* Exercise requirements:
Copy, from the entries below, each line where the word "lines" can be found.

* Data shown:
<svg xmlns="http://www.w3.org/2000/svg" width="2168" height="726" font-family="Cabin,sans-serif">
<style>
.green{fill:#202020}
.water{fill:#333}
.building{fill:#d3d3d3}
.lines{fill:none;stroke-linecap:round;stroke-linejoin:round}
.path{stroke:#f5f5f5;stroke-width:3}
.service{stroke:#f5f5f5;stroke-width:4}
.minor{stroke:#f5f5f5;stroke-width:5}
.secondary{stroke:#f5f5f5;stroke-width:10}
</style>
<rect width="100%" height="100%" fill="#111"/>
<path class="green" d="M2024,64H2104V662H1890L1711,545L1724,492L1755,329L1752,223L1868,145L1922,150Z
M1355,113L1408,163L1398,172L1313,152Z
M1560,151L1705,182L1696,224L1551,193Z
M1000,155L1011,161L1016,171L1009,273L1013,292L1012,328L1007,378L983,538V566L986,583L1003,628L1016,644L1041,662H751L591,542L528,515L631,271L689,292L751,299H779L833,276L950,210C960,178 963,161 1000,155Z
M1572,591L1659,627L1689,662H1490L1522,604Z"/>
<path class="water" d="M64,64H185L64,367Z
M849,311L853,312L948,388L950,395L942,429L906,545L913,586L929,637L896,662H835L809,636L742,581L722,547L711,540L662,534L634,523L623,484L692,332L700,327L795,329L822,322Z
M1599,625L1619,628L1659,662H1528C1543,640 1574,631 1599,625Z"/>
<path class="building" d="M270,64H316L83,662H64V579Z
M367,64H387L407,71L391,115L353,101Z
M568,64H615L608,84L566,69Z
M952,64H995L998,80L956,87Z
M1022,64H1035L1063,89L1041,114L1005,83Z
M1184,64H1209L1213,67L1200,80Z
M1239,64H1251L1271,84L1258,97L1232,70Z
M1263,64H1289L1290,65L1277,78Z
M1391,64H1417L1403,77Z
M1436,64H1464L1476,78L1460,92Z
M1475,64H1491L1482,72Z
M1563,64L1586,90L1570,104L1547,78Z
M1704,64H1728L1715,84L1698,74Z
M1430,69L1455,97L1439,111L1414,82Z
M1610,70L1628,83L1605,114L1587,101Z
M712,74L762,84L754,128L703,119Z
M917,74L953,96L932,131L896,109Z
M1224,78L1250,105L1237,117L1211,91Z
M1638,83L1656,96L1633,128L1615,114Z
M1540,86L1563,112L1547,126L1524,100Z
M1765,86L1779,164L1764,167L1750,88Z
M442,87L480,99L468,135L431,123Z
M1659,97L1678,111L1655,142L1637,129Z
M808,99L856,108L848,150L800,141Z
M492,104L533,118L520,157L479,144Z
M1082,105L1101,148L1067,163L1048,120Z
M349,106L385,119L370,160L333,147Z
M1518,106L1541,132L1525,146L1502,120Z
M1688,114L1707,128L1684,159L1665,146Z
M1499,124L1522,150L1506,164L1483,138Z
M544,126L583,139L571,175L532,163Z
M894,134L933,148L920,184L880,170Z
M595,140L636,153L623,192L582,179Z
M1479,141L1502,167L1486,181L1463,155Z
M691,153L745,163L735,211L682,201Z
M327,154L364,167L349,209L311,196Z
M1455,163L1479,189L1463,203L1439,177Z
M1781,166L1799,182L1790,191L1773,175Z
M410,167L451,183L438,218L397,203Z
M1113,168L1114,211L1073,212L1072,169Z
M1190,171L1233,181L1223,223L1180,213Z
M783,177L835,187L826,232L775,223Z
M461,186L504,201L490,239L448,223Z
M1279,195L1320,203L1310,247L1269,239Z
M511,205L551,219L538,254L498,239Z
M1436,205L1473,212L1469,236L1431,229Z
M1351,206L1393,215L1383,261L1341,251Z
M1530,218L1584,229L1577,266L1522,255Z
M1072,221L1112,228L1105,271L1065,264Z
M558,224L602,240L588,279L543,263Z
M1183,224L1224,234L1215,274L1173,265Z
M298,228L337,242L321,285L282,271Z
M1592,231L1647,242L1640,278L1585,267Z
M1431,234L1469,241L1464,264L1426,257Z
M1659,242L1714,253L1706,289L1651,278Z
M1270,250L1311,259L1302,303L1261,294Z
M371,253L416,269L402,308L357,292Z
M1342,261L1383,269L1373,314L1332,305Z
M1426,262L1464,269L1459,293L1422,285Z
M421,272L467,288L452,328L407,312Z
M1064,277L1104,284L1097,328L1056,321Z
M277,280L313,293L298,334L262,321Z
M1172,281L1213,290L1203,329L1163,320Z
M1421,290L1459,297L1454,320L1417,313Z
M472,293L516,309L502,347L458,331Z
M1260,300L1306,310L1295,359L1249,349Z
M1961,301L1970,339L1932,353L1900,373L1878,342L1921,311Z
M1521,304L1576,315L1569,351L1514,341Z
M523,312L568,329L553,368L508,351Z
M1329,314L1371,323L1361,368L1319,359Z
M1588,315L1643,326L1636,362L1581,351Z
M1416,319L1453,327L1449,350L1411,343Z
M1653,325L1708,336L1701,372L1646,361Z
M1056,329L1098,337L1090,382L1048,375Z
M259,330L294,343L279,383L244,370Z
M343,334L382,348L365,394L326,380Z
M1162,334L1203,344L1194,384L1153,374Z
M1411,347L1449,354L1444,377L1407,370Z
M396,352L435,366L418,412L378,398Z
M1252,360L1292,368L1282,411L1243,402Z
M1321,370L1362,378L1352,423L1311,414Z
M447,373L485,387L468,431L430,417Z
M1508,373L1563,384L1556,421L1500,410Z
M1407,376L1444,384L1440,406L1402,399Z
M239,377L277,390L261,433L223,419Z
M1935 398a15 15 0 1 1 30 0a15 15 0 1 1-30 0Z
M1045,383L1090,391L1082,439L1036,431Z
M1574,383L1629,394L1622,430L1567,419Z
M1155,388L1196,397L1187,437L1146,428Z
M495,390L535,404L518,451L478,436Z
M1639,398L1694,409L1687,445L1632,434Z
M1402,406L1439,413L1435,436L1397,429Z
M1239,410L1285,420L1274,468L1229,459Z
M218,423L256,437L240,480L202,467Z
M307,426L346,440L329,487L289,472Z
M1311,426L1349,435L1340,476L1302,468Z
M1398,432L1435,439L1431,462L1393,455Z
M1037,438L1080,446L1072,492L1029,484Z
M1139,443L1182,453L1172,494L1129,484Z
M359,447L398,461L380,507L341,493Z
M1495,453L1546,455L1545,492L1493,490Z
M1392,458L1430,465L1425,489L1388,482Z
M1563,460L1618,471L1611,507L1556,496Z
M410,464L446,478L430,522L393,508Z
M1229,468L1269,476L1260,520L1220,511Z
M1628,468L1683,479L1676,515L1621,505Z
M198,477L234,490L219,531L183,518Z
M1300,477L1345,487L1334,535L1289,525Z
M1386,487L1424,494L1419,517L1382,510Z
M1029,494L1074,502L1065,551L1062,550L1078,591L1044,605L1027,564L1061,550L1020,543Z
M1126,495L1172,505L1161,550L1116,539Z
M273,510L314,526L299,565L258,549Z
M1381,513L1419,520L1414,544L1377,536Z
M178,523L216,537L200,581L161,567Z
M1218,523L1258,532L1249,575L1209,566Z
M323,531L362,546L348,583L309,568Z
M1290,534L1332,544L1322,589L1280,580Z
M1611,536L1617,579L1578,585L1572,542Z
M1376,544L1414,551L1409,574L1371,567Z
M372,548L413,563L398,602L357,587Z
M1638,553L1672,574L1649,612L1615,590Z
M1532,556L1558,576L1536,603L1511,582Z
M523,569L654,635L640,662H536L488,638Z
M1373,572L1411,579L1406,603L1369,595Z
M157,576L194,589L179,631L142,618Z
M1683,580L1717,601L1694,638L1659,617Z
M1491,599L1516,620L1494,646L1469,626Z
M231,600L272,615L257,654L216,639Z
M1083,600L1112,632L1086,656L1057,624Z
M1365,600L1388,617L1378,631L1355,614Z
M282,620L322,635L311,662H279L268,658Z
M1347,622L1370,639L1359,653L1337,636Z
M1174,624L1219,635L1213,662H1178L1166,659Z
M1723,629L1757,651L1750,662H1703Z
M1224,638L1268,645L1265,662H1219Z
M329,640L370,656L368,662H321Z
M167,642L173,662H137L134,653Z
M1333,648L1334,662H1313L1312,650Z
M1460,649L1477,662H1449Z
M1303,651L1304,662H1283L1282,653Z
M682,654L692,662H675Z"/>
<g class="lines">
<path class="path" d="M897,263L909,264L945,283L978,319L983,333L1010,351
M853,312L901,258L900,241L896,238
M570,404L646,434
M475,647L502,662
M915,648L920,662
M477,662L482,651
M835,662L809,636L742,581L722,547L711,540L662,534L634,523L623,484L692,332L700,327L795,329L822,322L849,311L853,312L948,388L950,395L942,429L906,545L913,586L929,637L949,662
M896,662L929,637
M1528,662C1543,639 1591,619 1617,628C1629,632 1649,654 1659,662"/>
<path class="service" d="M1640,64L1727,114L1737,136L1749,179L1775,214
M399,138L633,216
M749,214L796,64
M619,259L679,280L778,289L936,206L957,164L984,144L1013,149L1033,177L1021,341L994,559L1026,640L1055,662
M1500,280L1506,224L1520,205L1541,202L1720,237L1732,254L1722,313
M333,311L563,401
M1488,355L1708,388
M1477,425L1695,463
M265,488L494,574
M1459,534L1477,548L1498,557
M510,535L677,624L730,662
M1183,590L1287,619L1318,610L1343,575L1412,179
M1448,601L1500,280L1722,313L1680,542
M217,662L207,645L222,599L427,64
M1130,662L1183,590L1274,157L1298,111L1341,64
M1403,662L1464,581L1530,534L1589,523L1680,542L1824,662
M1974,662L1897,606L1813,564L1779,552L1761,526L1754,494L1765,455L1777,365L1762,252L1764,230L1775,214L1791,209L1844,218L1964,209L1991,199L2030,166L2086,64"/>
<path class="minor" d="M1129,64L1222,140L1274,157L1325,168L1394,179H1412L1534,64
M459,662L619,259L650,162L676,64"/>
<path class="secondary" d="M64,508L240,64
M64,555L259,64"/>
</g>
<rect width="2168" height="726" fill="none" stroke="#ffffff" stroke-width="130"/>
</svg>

* Exercise response:
.lines{fill:none;stroke-linecap:round;stroke-linejoin:round}
<g class="lines">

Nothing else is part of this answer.